The solid-state image sensor described in . 13. One pixel connected to the circuit network constituting the image smoothing filter and one pixel not connected to the same circuit constitute one pixel pair, and the same pixel pair is treated as one unit on the chip. Claim 8, characterized in that
The solid-state image sensor described in . 14. In the arrangement of the above pixel pairs, the pixel signal pixels and the signal pixels subjected to the image smoothing filter are arranged alternately so that the pixels of one shape are always adjacent to and surrounded by the pixels of the other shape. 9. The solid-state image sensor according to claim 8, wherein the solid-state image sensor is arranged in an array. 15. A first node having a plurality of nodes corresponding to a plurality of pixels.

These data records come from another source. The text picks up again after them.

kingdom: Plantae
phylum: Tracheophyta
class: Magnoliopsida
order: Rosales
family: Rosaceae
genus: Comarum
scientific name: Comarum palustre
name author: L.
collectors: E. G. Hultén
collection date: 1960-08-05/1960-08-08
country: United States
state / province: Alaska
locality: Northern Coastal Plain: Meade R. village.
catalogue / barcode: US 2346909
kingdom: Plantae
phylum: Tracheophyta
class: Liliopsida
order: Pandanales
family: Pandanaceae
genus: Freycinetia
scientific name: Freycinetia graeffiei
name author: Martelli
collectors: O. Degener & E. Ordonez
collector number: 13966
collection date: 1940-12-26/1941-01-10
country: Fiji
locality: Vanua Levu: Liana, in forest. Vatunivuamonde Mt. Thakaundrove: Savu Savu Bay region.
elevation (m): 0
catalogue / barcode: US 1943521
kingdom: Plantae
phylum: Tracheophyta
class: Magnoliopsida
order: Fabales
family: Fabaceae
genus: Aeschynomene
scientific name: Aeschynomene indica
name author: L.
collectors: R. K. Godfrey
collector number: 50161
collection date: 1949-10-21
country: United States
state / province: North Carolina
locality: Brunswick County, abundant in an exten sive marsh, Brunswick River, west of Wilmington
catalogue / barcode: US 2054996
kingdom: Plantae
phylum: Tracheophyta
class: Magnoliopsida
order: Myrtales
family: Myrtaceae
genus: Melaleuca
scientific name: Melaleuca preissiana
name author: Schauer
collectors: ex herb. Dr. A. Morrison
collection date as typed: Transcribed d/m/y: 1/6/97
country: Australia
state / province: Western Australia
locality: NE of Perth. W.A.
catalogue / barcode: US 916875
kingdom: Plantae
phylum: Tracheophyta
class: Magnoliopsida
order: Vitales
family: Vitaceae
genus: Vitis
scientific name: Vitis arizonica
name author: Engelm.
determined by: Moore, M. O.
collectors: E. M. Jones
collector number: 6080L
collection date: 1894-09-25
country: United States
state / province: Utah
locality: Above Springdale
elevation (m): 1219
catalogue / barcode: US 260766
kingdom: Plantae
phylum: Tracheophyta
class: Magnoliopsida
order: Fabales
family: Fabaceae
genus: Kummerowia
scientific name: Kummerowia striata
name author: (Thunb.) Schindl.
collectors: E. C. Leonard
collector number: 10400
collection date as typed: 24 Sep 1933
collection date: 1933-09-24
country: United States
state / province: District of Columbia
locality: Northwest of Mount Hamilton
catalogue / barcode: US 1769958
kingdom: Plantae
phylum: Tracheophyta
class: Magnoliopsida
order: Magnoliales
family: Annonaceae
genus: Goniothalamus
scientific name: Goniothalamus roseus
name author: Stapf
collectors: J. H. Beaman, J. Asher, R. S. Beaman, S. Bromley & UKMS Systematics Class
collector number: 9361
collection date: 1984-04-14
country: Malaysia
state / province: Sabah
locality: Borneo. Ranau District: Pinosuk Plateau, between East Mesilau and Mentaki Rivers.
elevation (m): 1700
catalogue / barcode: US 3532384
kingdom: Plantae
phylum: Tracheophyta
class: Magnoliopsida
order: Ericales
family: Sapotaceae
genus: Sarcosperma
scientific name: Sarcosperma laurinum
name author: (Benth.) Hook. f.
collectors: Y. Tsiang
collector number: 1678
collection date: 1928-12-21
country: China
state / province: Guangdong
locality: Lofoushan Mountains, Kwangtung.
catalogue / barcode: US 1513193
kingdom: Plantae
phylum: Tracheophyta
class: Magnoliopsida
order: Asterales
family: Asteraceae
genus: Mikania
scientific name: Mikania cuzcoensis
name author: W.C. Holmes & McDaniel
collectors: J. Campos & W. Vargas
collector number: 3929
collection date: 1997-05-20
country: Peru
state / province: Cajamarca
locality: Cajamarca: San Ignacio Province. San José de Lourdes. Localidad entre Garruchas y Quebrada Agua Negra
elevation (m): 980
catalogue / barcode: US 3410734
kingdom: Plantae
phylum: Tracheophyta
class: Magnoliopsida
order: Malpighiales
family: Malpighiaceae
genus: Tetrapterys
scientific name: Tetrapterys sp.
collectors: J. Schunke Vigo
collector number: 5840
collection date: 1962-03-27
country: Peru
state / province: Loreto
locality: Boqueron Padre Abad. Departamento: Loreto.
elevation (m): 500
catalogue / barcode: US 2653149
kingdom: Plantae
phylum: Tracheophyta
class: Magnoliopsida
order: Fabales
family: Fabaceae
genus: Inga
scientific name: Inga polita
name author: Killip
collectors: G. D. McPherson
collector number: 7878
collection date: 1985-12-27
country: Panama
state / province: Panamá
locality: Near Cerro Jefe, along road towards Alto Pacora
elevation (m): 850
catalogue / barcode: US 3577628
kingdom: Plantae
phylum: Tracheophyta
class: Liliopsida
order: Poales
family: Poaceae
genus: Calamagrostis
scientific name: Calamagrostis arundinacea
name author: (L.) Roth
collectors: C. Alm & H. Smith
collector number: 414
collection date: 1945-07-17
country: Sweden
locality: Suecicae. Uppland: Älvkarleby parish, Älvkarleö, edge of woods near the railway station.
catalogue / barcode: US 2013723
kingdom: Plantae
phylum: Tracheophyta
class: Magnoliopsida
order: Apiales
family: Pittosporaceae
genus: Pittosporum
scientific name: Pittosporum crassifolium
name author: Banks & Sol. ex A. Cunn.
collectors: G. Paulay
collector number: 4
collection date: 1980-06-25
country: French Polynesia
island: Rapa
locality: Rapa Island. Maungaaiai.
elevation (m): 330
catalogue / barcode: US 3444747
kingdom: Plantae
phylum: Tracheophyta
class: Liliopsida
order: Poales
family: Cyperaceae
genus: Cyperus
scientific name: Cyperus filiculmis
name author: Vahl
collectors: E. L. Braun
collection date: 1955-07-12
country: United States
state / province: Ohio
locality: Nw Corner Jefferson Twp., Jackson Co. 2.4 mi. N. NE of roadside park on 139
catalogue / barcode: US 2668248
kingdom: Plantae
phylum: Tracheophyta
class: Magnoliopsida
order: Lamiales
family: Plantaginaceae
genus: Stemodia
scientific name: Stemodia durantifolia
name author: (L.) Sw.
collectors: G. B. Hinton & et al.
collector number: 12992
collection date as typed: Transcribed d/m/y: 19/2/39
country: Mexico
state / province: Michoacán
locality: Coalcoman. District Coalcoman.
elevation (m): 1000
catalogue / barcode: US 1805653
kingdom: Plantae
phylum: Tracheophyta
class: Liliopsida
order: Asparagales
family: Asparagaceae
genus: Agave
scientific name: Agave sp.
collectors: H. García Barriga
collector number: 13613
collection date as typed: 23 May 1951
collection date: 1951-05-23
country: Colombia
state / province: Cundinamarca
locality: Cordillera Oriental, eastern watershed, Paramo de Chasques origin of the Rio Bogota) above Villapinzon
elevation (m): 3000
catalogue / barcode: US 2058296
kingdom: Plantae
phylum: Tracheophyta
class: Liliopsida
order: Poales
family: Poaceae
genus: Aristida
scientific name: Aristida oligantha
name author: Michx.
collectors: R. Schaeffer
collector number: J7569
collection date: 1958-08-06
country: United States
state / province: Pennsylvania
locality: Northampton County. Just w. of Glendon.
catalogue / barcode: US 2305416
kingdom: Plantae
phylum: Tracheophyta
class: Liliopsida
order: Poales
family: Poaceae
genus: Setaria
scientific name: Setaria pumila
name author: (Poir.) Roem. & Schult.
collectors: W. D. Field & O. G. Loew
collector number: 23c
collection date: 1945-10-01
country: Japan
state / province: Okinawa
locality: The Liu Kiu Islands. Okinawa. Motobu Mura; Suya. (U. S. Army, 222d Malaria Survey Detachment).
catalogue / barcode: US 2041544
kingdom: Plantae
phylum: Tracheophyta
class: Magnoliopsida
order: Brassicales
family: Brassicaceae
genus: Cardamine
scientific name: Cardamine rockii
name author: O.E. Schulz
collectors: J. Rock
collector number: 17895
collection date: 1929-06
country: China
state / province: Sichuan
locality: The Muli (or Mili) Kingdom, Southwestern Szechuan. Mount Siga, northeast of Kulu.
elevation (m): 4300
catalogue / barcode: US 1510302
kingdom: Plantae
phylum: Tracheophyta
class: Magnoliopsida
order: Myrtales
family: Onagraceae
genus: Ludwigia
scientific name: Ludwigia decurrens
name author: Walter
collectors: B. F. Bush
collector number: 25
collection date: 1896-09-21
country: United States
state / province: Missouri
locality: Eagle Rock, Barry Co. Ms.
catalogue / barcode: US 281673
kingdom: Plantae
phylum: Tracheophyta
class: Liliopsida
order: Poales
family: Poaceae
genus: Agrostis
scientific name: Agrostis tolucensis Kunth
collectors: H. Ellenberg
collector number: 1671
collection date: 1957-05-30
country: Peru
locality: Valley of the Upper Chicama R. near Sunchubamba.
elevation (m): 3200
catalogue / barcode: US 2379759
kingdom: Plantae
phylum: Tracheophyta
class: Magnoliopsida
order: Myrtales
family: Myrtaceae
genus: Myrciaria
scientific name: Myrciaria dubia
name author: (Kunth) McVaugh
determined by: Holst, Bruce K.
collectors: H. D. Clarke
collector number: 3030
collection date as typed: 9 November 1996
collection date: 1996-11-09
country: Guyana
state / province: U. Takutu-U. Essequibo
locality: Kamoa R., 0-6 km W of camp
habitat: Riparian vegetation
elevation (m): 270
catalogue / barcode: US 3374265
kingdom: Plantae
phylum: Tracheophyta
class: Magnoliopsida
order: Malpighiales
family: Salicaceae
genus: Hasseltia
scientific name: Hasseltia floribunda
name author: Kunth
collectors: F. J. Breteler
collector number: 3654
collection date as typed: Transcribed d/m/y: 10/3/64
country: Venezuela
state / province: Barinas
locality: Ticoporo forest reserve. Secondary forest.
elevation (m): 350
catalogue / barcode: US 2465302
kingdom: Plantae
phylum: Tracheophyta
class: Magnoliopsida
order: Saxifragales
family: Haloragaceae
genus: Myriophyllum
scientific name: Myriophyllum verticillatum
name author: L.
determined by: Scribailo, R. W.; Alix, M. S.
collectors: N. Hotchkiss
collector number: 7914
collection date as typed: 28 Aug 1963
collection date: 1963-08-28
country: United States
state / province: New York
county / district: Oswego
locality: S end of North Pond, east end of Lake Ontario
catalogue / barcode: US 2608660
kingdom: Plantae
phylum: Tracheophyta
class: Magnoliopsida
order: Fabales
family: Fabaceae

9. The solid-state imaging device according to claim 8, further comprising an image smoothing filter configured with a circuit network having an impedance of. 16. The solid-state imaging device according to claim 8, further comprising an image smoothing filter constituted by a circuit network using a distributed impedance of a resistive film or a resistive semiconductor layer of the solid-state imaging device. 17. The solid-state imaging device according to claim 8, wherein the resistive film is formed of a transparent film or a semi-transparent film on the solid-state imaging device. 18. Claim 1, comprising an image smoothing filter that connects a plurality of nodes of a circuit network with a first impedance and a plurality of corresponding pixels through respective second impedances. The solid-state imaging device according to item 8. 19. The solid-state imaging device according to claim 8, wherein the second impedance is formed using a switch element. 20. The solid-state imaging device according to claim 8, wherein the second impedance is formed using a resistive element. 21. The solid-state imaging device according to claim 8, wherein the second impedance is formed by series connection of a resistance element and a switch element. 22. The device according to claim 8, comprising a timing adjustment circuit that adjusts the timing of reading out image signal pixels and the timing of reading out signal pixels subjected to an image smoothing filter. Solid-state image sensor. 23. Claim No. 2, characterized in that the same horizontal shift register is used to read out the image signal pixels and the signal pixels subjected to the image smoothing filter, which are arranged on the same column. The solid-state imaging device according to item 8.